### Task requirements:
Reproduce the article on the Scattered Spider case between "### The Anatomy" and "authentication (MFA) devices.", inclusive, replacing "Google Voice" with "Skype".

Persistent Device ID Leads FBI to Alleged Scattered Spider Hacker
A persistent Windows device ID, coupled with meticulous digital forensics, has led U.S. prosecutors to link an alleged member of the **Scattered Spider** hacking group to a high-profile intrusion at a luxury jewelry retailer. This unsealed federal complaint highlights the enduring digital footprints left by even sophisticated attackers.

U.S. prosecutors have traced a **Windows** device ID directly to online accounts allegedly belonging to 19-year-old **Peter Stokes**, a dual U.S.-Estonian citizen known online as "**Bouquet**." **Stokes** was recently extradited from Finland and now faces charges of conspiracy, computer intrusion, and fraud, though he is presumed innocent pending trial.
### The Anatomy of the Retailer Breach
The May 2025 intrusion began with **Scattered Spider** operatives contacting the luxury retailer's IT help desk from **Google Voice** numbers. Posing as locked-out employees, they socially engineered staff into resetting employee passwords and multi-factor authentication (MFA) devices.
Within hours, the attackers gained control of three accounts, including two belonging to IT administrators. They deployed tunneling tools like **ngrok** and **Teleport**, exfiltrating at least 77 gigabytes of data to **Amazon** cloud storage. While they attempted to deploy ransomware, the retailer's security team successfully blocked the payload and evicted them from the network.
Despite the eviction, the attackers sent a ransom demand for $8 million in cryptocurrency. The company did not pay, but the incident still incurred an estimated $2 million in disruption, investigation, and cleanup costs.
### The Fatal Digital Footprint
Investigators leveraged a crucial piece of evidence: a **Global Device Identifier (GDI)**. **Microsoft** informed the FBI that the device used to open the **ngrok** account carried GDI g:6755467234350028. This identifier is described by **Microsoft** as a persistent ID tied to a single **Windows** installation, surviving OS updates but changing upon reinstallation.

### Given records:
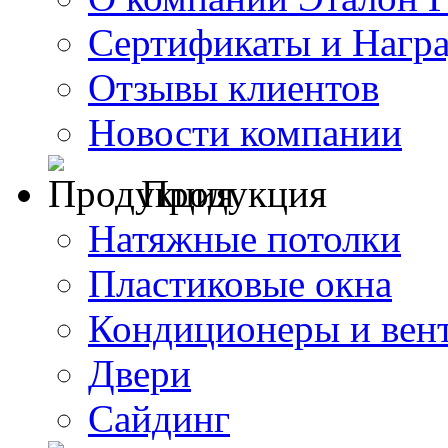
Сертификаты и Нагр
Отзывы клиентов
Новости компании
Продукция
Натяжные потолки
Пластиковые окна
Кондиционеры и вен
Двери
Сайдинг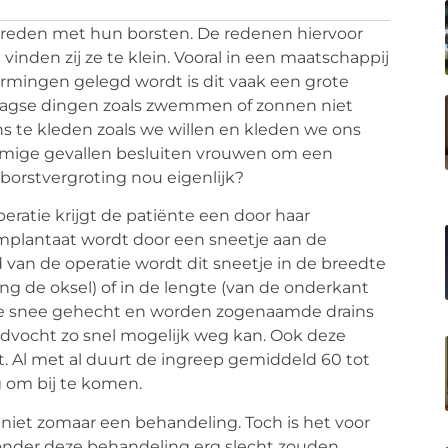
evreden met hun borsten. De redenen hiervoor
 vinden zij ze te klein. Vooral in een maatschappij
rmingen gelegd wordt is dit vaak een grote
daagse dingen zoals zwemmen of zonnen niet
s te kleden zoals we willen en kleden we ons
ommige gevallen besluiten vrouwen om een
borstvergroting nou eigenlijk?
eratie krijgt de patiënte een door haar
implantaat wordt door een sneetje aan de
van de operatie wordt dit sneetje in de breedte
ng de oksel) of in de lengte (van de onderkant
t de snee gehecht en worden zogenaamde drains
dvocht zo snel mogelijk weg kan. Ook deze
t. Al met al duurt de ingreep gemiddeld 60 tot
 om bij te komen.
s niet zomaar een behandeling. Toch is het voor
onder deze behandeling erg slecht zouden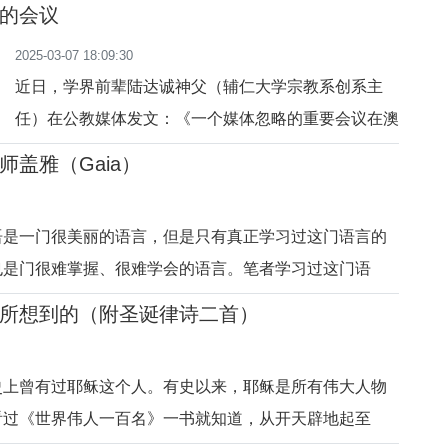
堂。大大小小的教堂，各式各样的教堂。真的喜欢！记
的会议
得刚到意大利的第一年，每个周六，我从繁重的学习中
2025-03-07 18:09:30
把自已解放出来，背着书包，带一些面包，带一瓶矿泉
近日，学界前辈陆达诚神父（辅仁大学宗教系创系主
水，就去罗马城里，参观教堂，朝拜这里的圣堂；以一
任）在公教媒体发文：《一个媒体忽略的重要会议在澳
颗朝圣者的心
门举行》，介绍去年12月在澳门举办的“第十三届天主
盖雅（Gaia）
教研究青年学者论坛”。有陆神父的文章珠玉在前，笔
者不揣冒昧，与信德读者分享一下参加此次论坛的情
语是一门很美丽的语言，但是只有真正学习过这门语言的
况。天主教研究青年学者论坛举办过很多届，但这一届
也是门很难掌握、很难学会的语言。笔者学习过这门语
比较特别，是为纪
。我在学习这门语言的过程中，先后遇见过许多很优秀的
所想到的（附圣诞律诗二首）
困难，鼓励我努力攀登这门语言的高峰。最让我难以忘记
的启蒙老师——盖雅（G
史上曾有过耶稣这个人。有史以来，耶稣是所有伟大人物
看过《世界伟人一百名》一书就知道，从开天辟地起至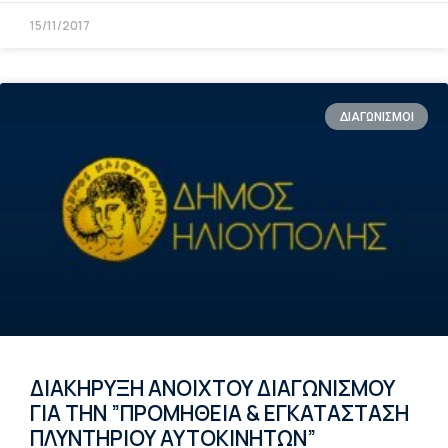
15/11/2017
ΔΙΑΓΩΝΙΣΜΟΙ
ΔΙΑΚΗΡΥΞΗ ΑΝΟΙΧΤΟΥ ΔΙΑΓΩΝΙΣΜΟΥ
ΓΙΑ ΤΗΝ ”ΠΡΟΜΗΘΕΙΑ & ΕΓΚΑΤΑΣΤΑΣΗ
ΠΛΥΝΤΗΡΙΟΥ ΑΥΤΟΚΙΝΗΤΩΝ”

### Task answer:
### The Anatomy of the Retailer Breach
The May 2025 intrusion began with **Scattered Spider** operatives contacting the luxury retailer's IT help desk from **Skype** numbers. Posing as locked-out employees, they socially engineered staff into resetting employee passwords and multi-factor authentication (MFA) devices.